3、法律の適切な運用は役人次第であること(第六巻)

         ―プラトンの戦略思考―

 第六巻の一章~六章(751A-758E)を通読します。今回は、一人の受講生が、「安保法制に対する覚悟」のタイトルで、発表をしてくれます。用意してくれた孫崎亨著『日米同盟の正体―迷走する安全保障」(講談社現代新書)には、日本の「戦略的思考の欠如」が指摘され、「軍事的な囲い込みよりも、経済的な相互利便の構築こそが、真の安全保障・抑止力につながる」旨の提言がなされています。このテーマに合わせて、第六巻の通読部分から、プラトンの戦略的思考について考えてみたいと思います。

 国家における戦略的思考とは、簡単に言えば「遠くを見て、国のあり方を考える」ことであり、戦術的思考は、「そのあり方に向けての具体的な方図」ということになるでしょう。「遠くを見る」の「遠く」とは、時間的な未来と、空間的な遠方の双方を含意しますが、一般的には、国家の未来のあり方を明確にすることが戦略的思考の本質と考えて良いと思います。

 プラトンにおける国家の最終的な理想形は、言うまでもなく「平等の実現」です。それまでのギリシアにおける都市国家の実情から、「君主制における極端な不平等」と「民主制における無差別な平等」が、いずれも国を不安定にしている、とプラトンは結論づけていました(757Aとその注 参照)。この両極端を排して、真の平等な社会を実現するために、まずは法の整備から始めることが、国造りへのプラトンの戦略だったと言えると思います。

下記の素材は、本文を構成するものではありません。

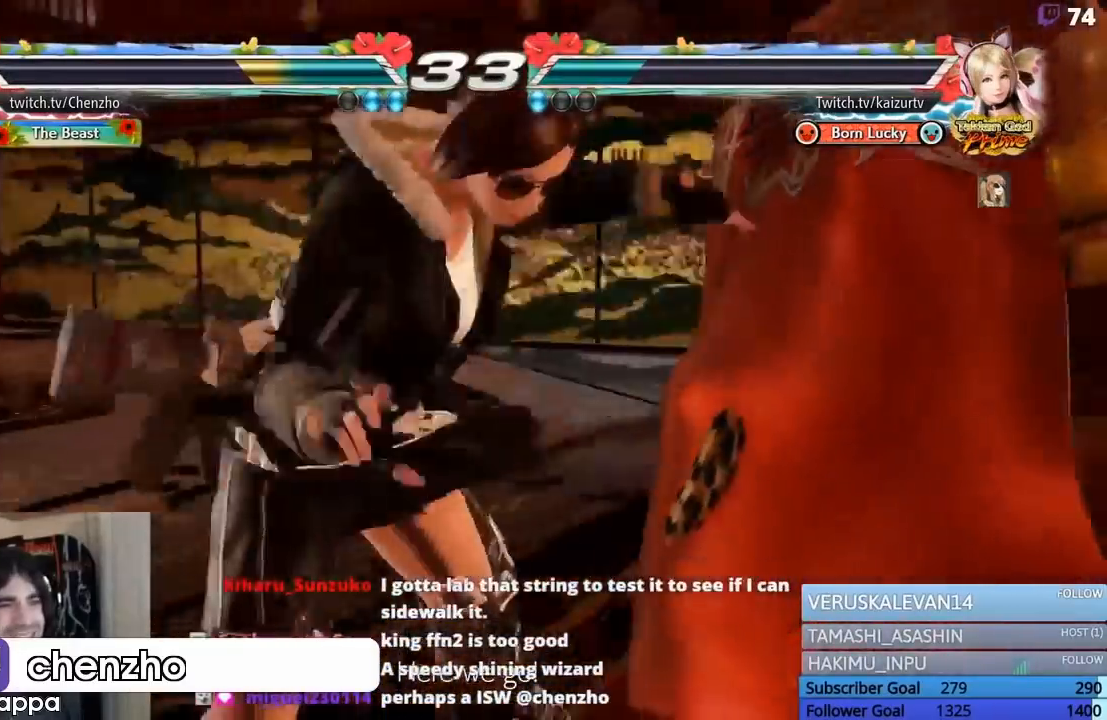
{"buttons": ["DPAD_UP", "DPAD_LEFT"], "events": []}
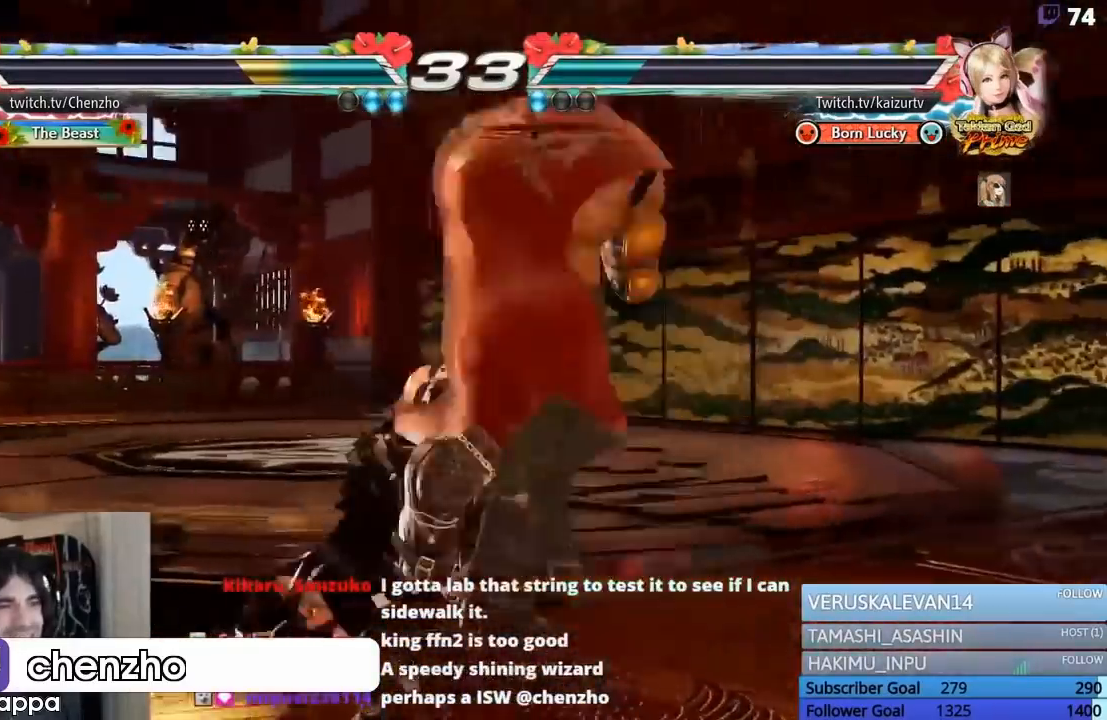
{"buttons": [], "events": [[133, "DPAD_UP", "up"], [167, "DPAD_LEFT", "up"]]}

 平等には、尺度(土地の広さなど)、重さ(収穫物の量)、数(分配される土地の数)などによって、単純に頭割りとする方法がまずはあります。しかし、この場合は、徳、功績、教養など、その人の力量が反映されておらず、たとえばより大きな収穫(業績)をあげる力のある人と、小さな収穫(業績)しかあげられない人に均等配分する矛盾が常に発生することになります。現代的な用語でいえば、基礎報酬と成果報酬の組み合わせによって、体感的「平等感」をもたらそうとしたのが、プラトンの平等感と言っていいでしょう。

 その「平等社会」を実現する現実的な方策が、第六巻の「護法官」(法の守護者、財産登録の番人、不当利得に対する裁判の三つの役目をもつ)の設置と、「政務審議会」の設営、そして、経済状況を考慮しながらの段階的な選挙の方法です。こうした体制と選挙方式を現実化すれば、「法」を適切に運用し、「平等社会」の実現が図れる、とプラトンは考えたのです。

 政務審議会のメンバーが12の30倍の360人、など、あげられている数字は、前回と同じく割り切れることが原則のものです。護法官の数に珍しく「37人」という割り切れない数が出てきますが、クノッソス出身者18人と植民者19人の割り当ては、新しく国造りを進めるにあたって、いわば新人のほうに決定権を持たせる意図があるのかもしれません。

 出自・意識・経済基盤などが異なる人たちへの「公平な分配」を通じて、平等社会の実現を目指すプラトンの国造りと、戦略不在と言われる日本の国造りとを俎上に載せて、相互比較のご議論ができればと思います。